▶ Task prompt
Write the data out again exactly, dropping any images it holds.

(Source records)

====

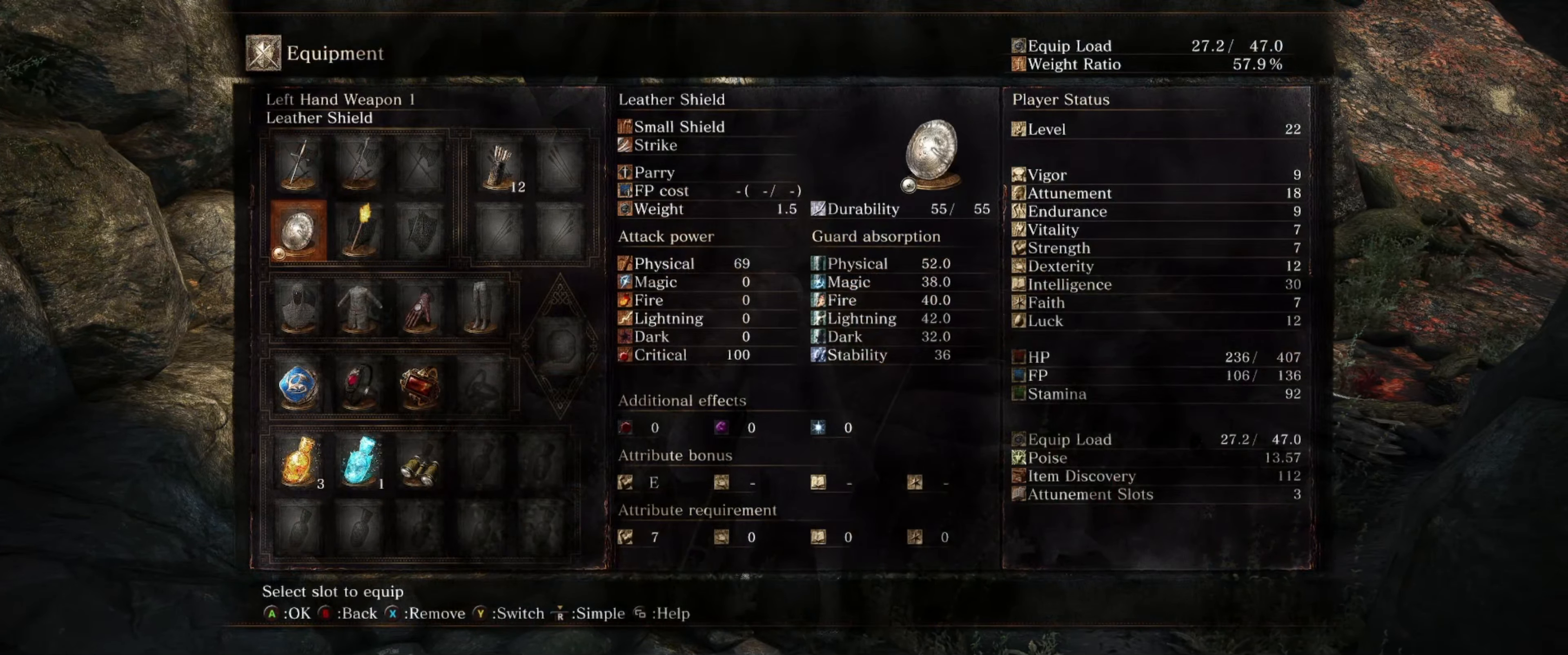
{"buttons": ["B"], "left_stick": "center", "right_stick": "center", "events": [[500, "B", "down"]]}
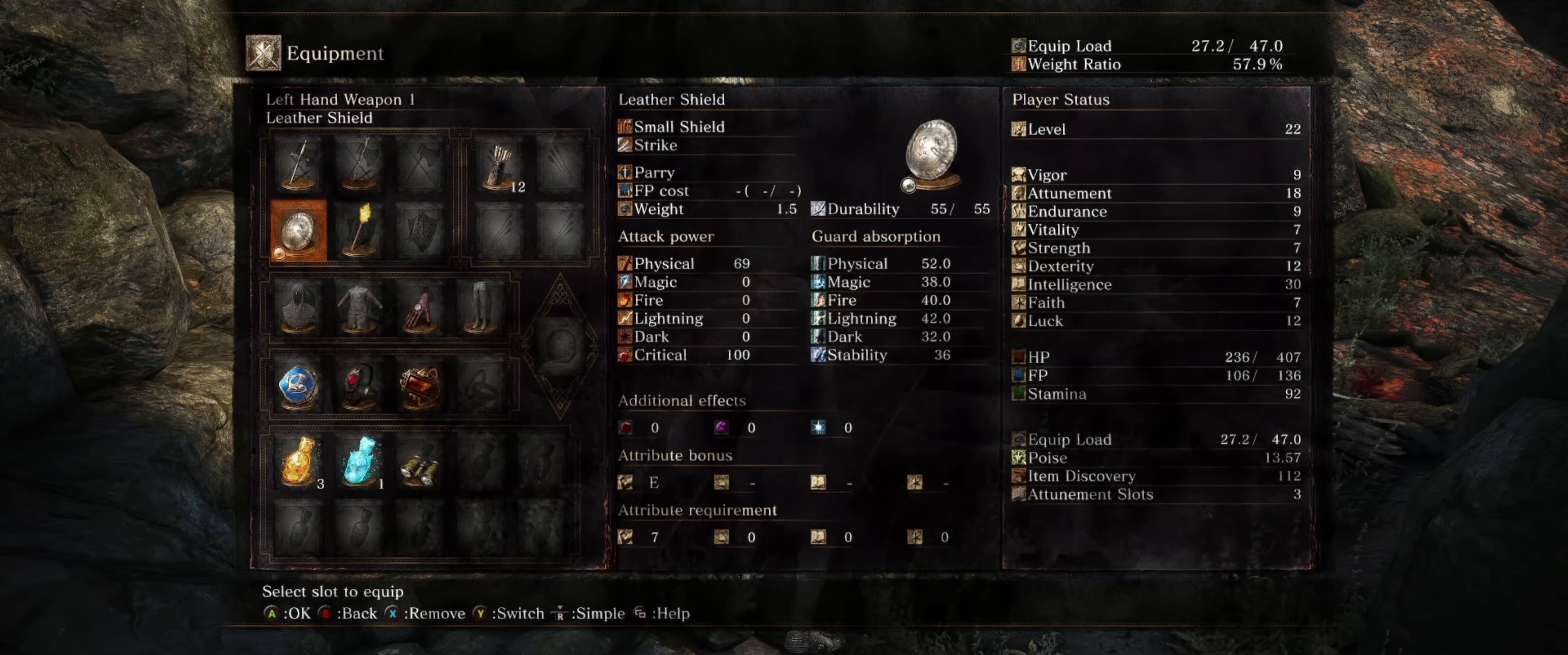
{"buttons": [], "left_stick": "center", "right_stick": "center", "events": [[83, "B", "up"]]}
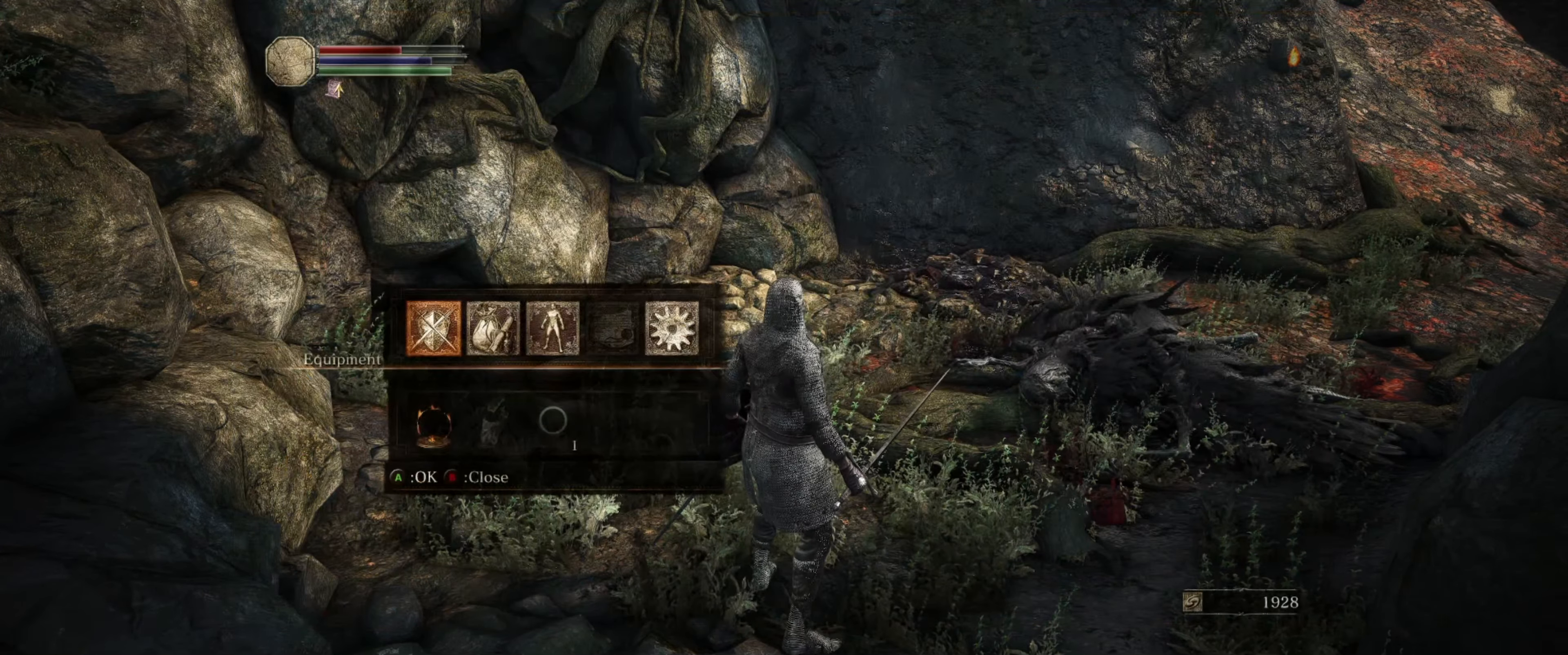
{"buttons": ["DPAD_RIGHT"], "left_stick": "center", "right_stick": "center", "events": [[483, "DPAD_RIGHT", "down"]]}
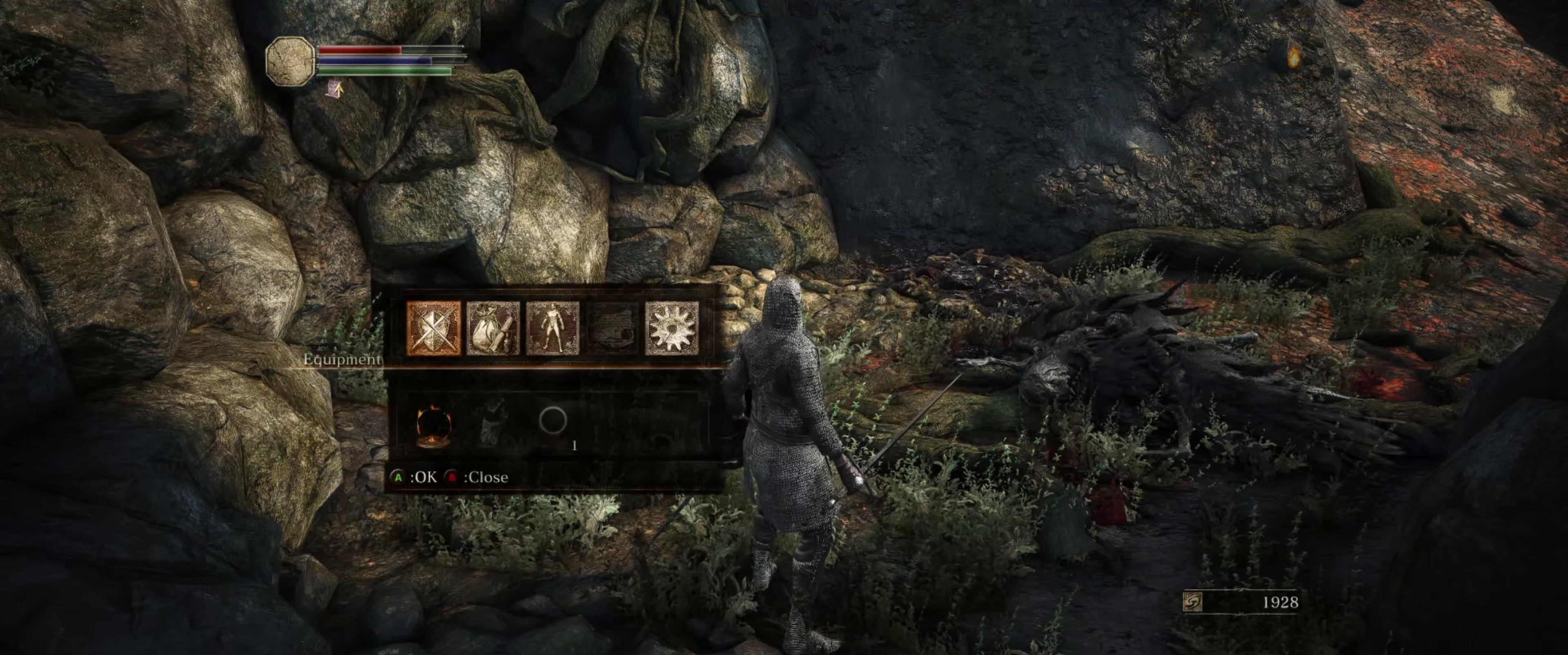
{"buttons": [], "left_stick": "center", "right_stick": "center", "events": [[100, "DPAD_RIGHT", "up"], [367, "A", "down"], [467, "A", "up"]]}
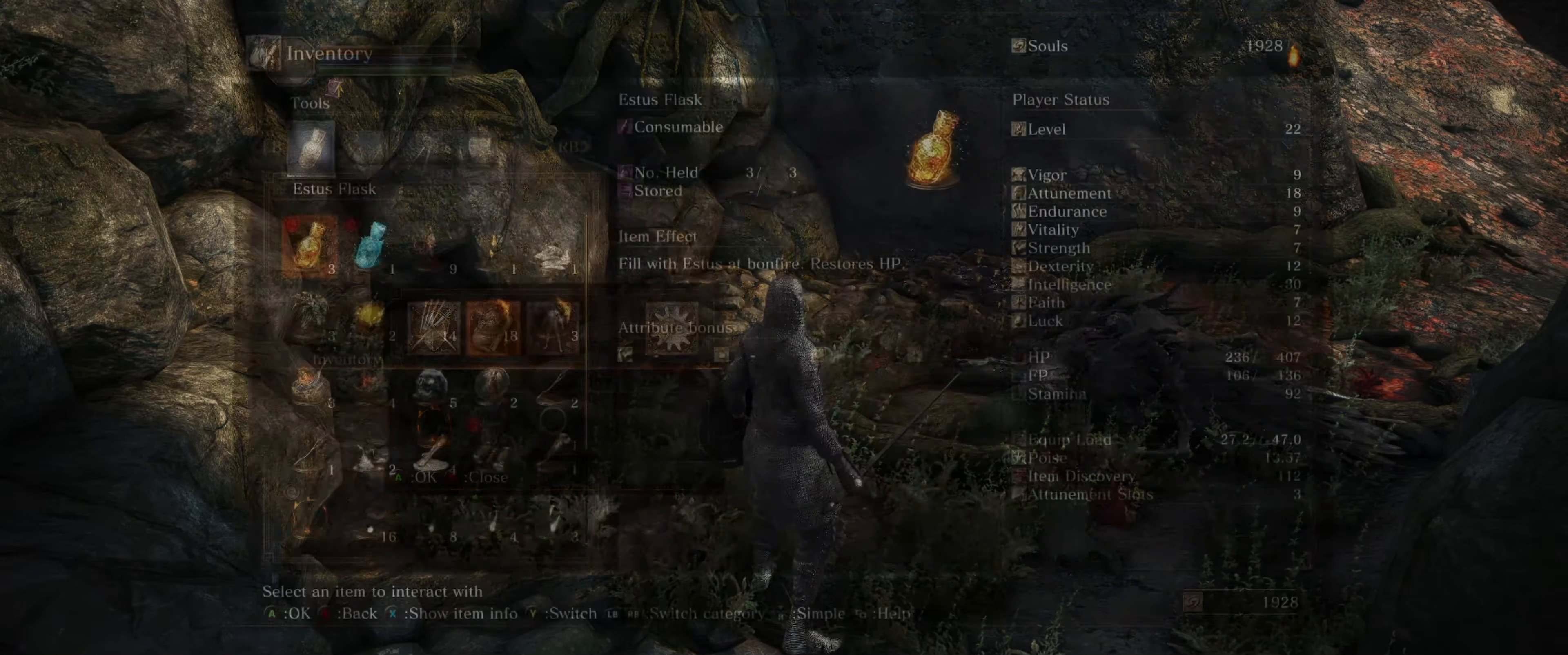
{"buttons": [], "left_stick": "center", "right_stick": "center", "events": []}
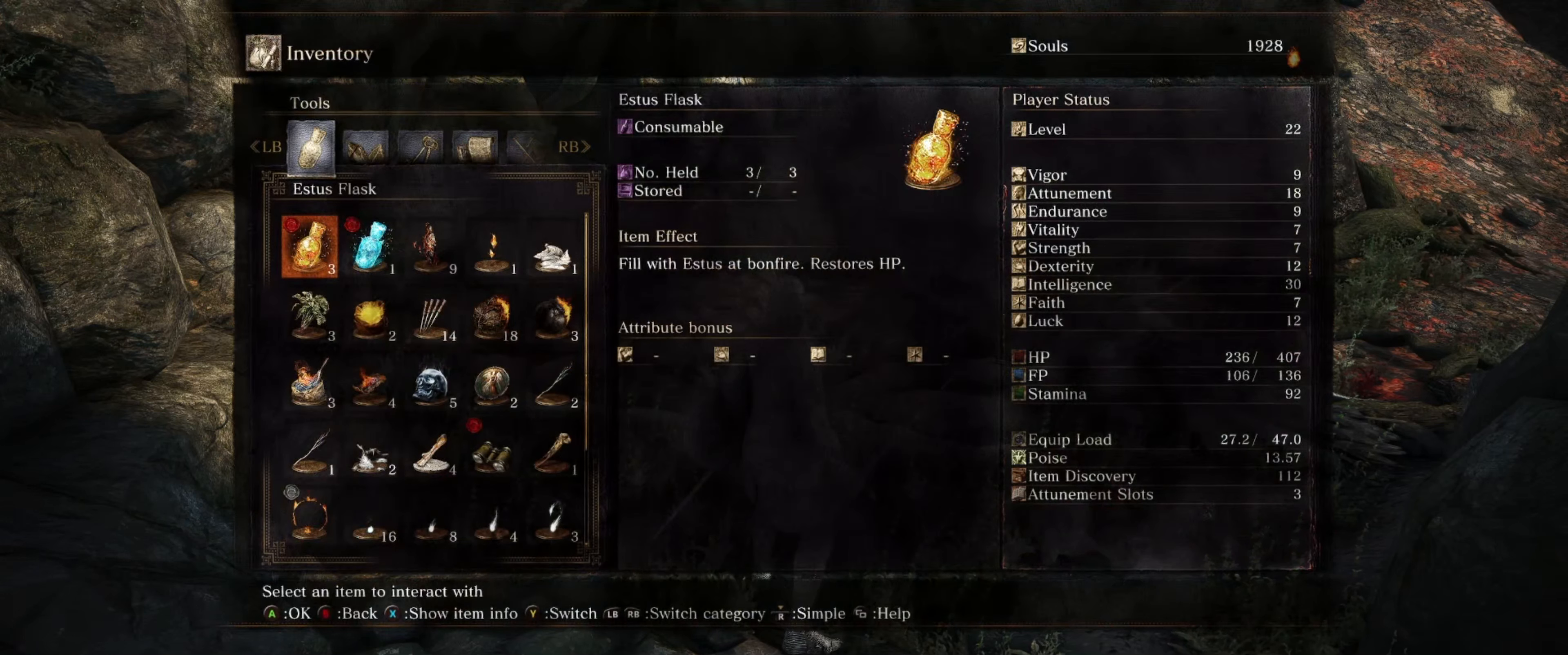
{"buttons": [], "left_stick": "center", "right_stick": "center", "events": [[150, "DPAD_DOWN", "down"], [250, "DPAD_DOWN", "up"]]}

====

▶ Exercise solution
{"buttons": ["B"], "left_stick": "center", "right_stick": "center", "events": [[500, "B", "down"]]}
{"buttons": [], "left_stick": "center", "right_stick": "center", "events": [[83, "B", "up"]]}
{"buttons": ["DPAD_RIGHT"], "left_stick": "center", "right_stick": "center", "events": [[483, "DPAD_RIGHT", "down"]]}
{"buttons": [], "left_stick": "center", "right_stick": "center", "events": [[100, "DPAD_RIGHT", "up"], [367, "A", "down"], [467, "A", "up"]]}
{"buttons": [], "left_stick": "center", "right_stick": "center", "events": []}
{"buttons": [], "left_stick": "center", "right_stick": "center", "events": [[150, "DPAD_DOWN", "down"], [250, "DPAD_DOWN", "up"]]}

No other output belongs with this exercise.